[Opening Selected passage section]

The declared policy of the EU – when it came to fish – was: no market access, without access to resources. This was totally unacceptable to a country like Iceland. Reciprocal access to markets, yes – but we had not fought three cod-wars with Britain , only to open up our marine resources to the Spanish armada and the rest. That´s why we said, right from the beginning, to our EFTA –partners: You have to accept the principle of free trade in fish – just as for industrial products – within EFTA and make it a common EFTA-negotiating position. Or else we can´t go along.

After much soul searching and at the last moment, this was accepted. Why? Because fish was such a marginal thing for most of the other countries that they wouldn´t let it thwart our solidarity. This generosity by our EFTA partners saved Iceland from being left alone in a hopeless negotiating position on our vital national interest. And, at the end of the day, it enabled us to turn the tables on the German dominated EU-negotiating machine. We got free market access for our fish (which also benefited the Norwegians and the Faroese), without giving away any access to our resources. We also got an exemption from the right of establishment (investment) in our fishing sector, which holds still today. This is yet another lesson from the Icelandic experience. Would this precedent suffice to enable Scotland to get a similar deal on her own?

11. Political Controversy

Iceland is a (relatively) newly independent country. Icelandic politics are to this day very much moulded by the narrative of our independence struggle against Denmark. Political parties try to outdo each other in jealously guarding our national sovereignty against all-comers. That explains why the EEA agreement was hugely controversial. The fishing lobby was against it (fearing the loss of their monopoly of fishing rights in the Icelandic EEZ). The agricultural lobby was against it. Romantic nationalists, left and right, were against it.

[Closing Selected passage section]
[Opening Collected material section]

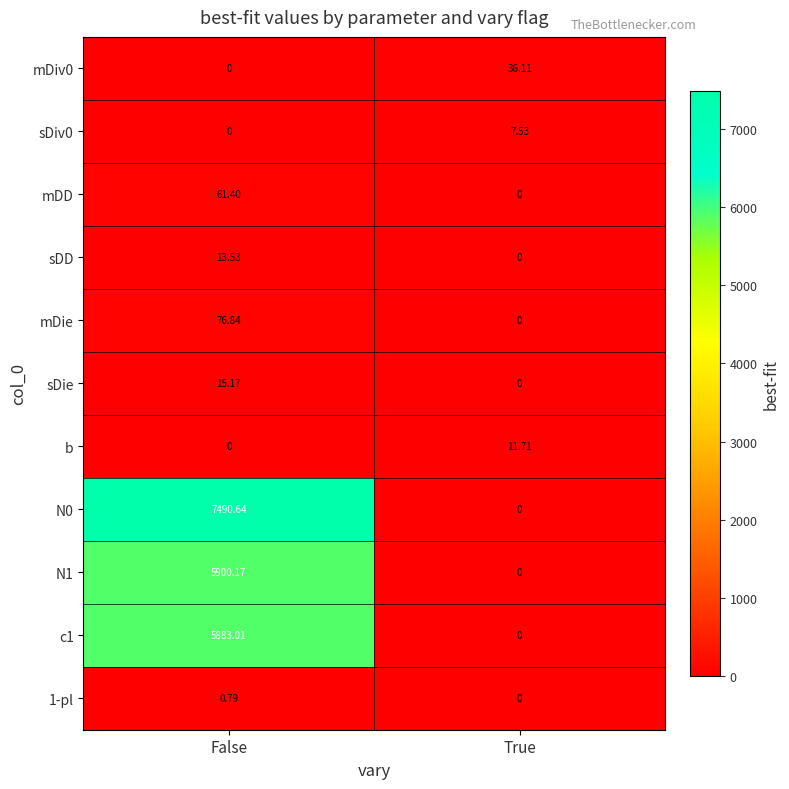

At which label does b first exceed 11?

True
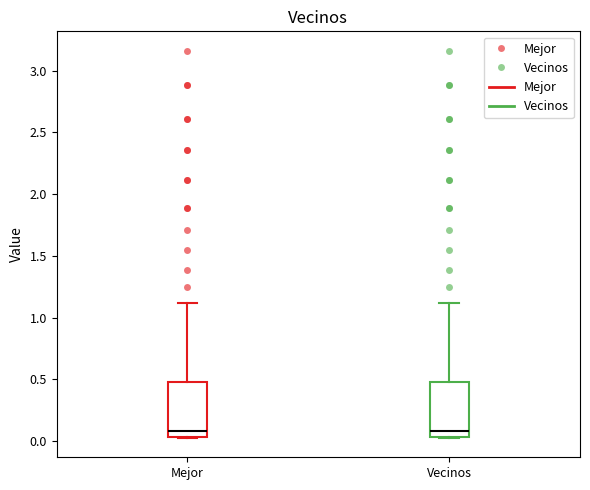

Where is the lower edge of the box for Vecinos on the y-axis? The values are not printed on the chart, so give them approximately, as read against the axis.

0.05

[Closing Collected material section]

▶ Instructions to follow
Quote the part of the passage about Iceland's EEA negotiations that opens with the words containing "After much soul" and closes with "on her own?". The material has no connection to the passage about Iceland's EEA negotiations.

▶ Task result
After much soul searching and at the last moment, this was accepted. Why? Because fish was such a marginal thing for most of the other countries that they wouldn´t let it thwart our solidarity. This generosity by our EFTA partners saved Iceland from being left alone in a hopeless negotiating position on our vital national interest. And, at the end of the day, it enabled us to turn the tables on the German dominated EU-negotiating machine. We got free market access for our fish (which also benefited the Norwegians and the Faroese), without giving away any access to our resources. We also got an exemption from the right of establishment (investment) in our fishing sector, which holds still today. This is yet another lesson from the Icelandic experience. Would this precedent suffice to enable Scotland to get a similar deal on her own?